The captain led his sortie well to the south, right along the river, along the smooth ground, and then formed them up in a single rank and brought up his trumpeter and his great black banner with the lacs d’amour and the golden collars – his personal badge – and drew his sword.
‘All the way to the edge of the wood, and then form up on me.’ He had his visor up, and he looked around – Bad Tom was at his back, Sauce to one side, and Ser Jehannes was close.
‘Kill everything that comes under your sword,’ he said again. Michael didn’t think they’d lost a single man getting here. The war machines had utterly shattered the enemy attack. He took a deep breath, and the routed enemy flowed past them, running on exhausted feet – or talons or claws or paws – for the woods.
‘Charge!’ he roared, and the banner pointed at the enemy and the trumpets sounded.
Michael had never been in a charge before.

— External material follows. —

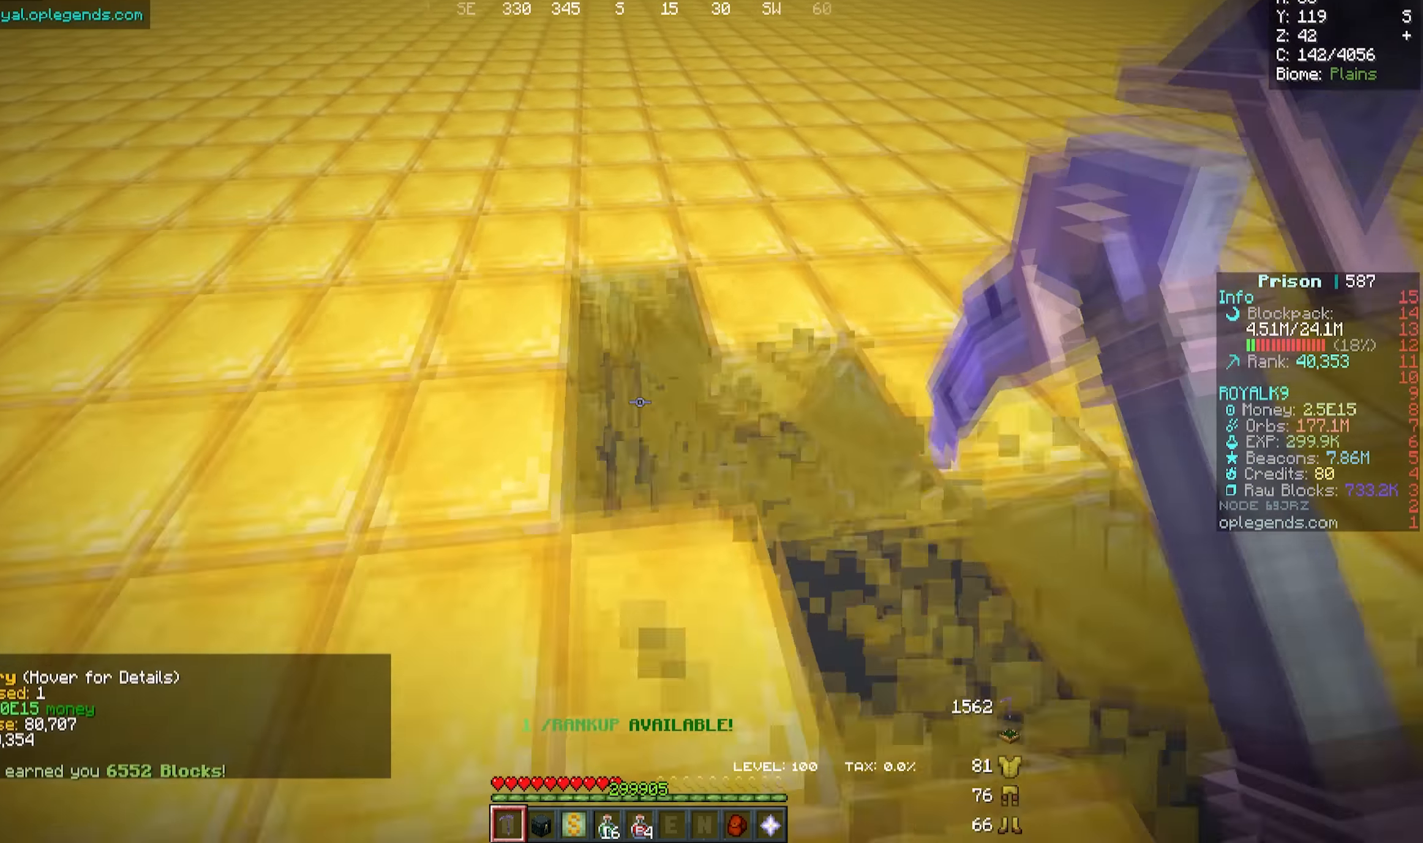
{"keys": ["a", "w"], "mouse": ["left"], "events": []}
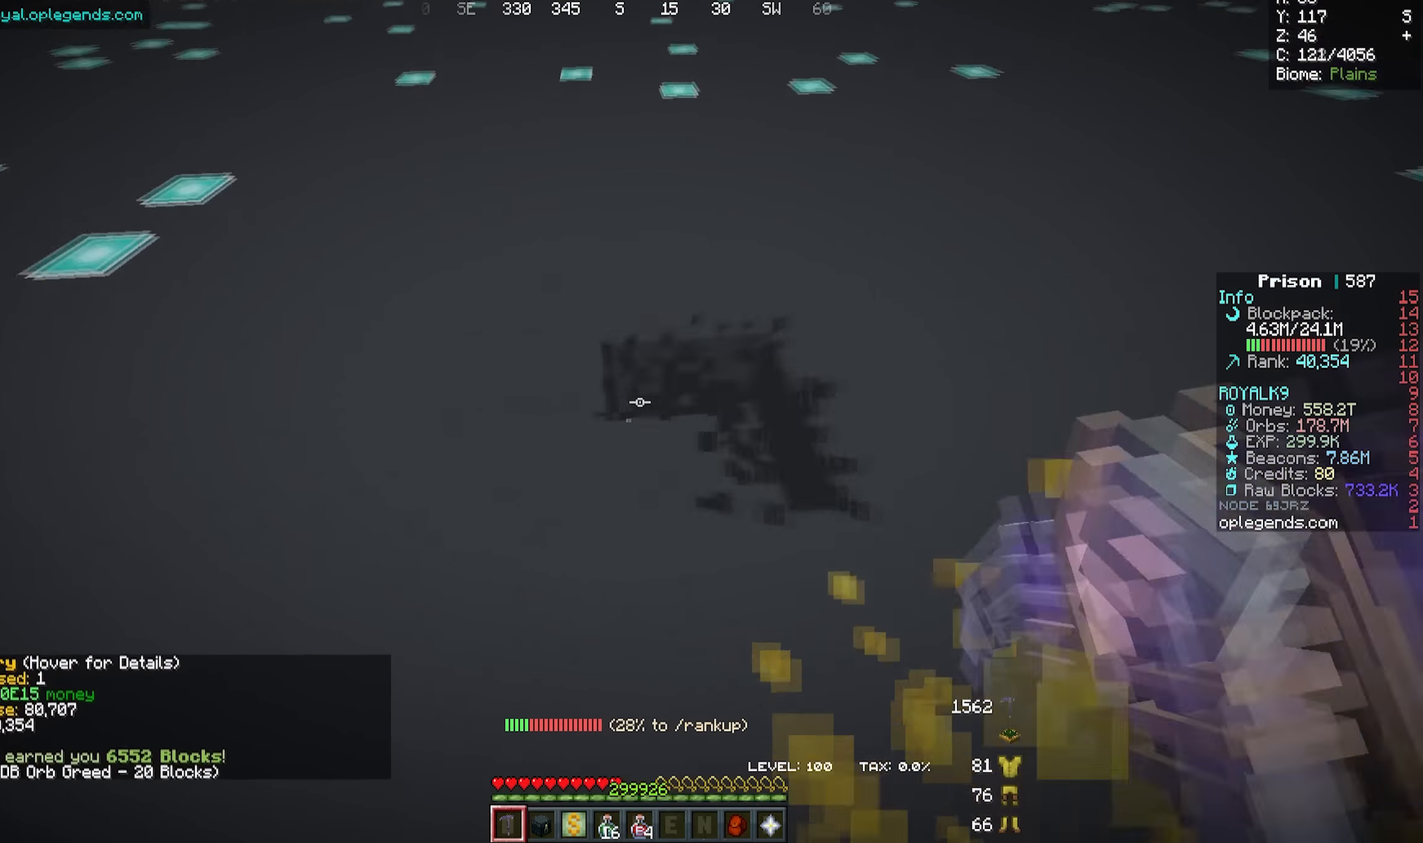
{"keys": ["a", "w"], "mouse": ["left"], "events": []}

It was exhilarating, and nothing on the ground seemed to be able to touch them. They swept over the irks and the broken men and a single larger creature, something nightmarish that gleamed a sickening green hue in the first light of the sun, but Bad Tom put his lance tip precisely in the thing’s ear-bole as it turned its talons on Grendel, and his lance tip – a spear point as long as a man’s forearm and as wide as a big man’s palm – ripped its brain pan from its lower jaw.
‘Lachlan for Aa!’ the big man roared.
The monster died, and the line of knights swept over the pitiful resistance and then into the running men – and things.
By the time the sun was above the horizon, they had reached the wood’s edge, and the creatures and men of the Wild were a bloody mangle on the grass behind them – or rather, any they’d chanced on were a bloody mangle, while hundreds more ran around them to the north or south, or lay flat and prayed as the horses thundered over them.